=== FRAGMENTO CITADO ===
En vez de reformular lo que significaba ser un humano moderno —eliminando, por ejemplo, el requisito de la producción artística que el Homo sapiens supuestamente había desarrollado casi inmediatamente después del surgimiento de nuestra especie—, convirtieron la historia del resto del mundo en un rompecabezas que había que resolver. Fue un paso en falso que sigue teniendo repercusiones hoy. Si lo que distingue a nuestra especie de los neandertales y otros es el arte, ¿en qué momento exactamente nos convertimos en nuestra especie? ¿Hace 45 000 años, cuando creamos arte sofisticado en las cavernas de Europa, o hace 100 000 años, cuando, como sabemos ahora, otros pueblos ya usaban el ocre para dibujar? Y si hallamos pruebas de que los neandertales u otros humanos arcaicos desarrollaron el pensamiento simbólico y produjeron arte figurativo, ¿habrá que decir que son modernos? «La modernidad conductual es un diagnóstico», afirma Shea. «Lo único que pueden hacer los arqueólogos es hurgar por ahí buscando más pruebas que confirmen ese diagnóstico de modernidad».

=== EXTRACTOS DEL LISTADO ===
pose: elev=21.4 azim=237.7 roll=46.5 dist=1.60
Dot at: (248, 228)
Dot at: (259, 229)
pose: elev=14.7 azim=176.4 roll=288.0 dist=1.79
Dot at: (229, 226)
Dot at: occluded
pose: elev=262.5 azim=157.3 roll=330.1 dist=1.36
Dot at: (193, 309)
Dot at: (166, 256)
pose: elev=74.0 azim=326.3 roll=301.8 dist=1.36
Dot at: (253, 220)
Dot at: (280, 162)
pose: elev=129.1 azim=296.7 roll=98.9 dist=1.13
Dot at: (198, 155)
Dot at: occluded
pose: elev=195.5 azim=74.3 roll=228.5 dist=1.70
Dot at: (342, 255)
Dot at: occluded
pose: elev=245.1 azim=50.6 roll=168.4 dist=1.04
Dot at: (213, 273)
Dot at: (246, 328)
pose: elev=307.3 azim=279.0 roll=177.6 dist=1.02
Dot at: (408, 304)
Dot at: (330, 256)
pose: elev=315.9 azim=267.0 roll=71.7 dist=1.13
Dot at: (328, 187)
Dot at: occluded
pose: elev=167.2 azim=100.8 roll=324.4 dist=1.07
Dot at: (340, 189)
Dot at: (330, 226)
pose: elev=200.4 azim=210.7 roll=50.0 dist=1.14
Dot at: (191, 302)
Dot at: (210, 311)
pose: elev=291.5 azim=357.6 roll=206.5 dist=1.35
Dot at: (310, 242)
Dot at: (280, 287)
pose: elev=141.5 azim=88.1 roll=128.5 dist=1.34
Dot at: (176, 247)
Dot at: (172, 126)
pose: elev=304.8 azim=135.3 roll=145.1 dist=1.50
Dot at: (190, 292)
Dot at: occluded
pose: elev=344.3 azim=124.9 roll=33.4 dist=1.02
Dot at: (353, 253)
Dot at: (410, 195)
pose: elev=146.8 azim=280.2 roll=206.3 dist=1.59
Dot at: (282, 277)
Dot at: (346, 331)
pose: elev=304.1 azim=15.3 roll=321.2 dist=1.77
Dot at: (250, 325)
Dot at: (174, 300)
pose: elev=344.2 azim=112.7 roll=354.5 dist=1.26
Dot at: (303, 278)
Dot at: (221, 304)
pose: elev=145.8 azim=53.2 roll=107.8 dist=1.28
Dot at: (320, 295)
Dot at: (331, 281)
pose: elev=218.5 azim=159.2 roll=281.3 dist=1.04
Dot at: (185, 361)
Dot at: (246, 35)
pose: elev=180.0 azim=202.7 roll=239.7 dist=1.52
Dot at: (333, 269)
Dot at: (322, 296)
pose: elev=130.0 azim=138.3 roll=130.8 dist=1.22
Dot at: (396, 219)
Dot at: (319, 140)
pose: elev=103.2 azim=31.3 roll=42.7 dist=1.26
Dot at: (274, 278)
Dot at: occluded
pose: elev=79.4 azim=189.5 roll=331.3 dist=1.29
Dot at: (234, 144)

=== PLANTEAMIENTO ===
Según el fragmento citado, ¿son ciertas estas afirmaciones? Responde sí o no a cada una y copia las palabras del fragmento que lo deciden. (a) Shea describe la modernidad conductual como un diagnóstico. (b) Hace 100 000 años otros pueblos ya usaban el ocre para dibujar. (c) El paso en falso ya no tiene repercusiones.

=== RESPUESTA ===
(a) Sí: «La modernidad conductual es un diagnóstico», afirma Shea.
(b) Sí: «hace 100 000 años, cuando, como sabemos ahora, otros pueblos ya usaban el ocre para dibujar».
(c) No: «Fue un paso en falso que sigue teniendo repercusiones hoy».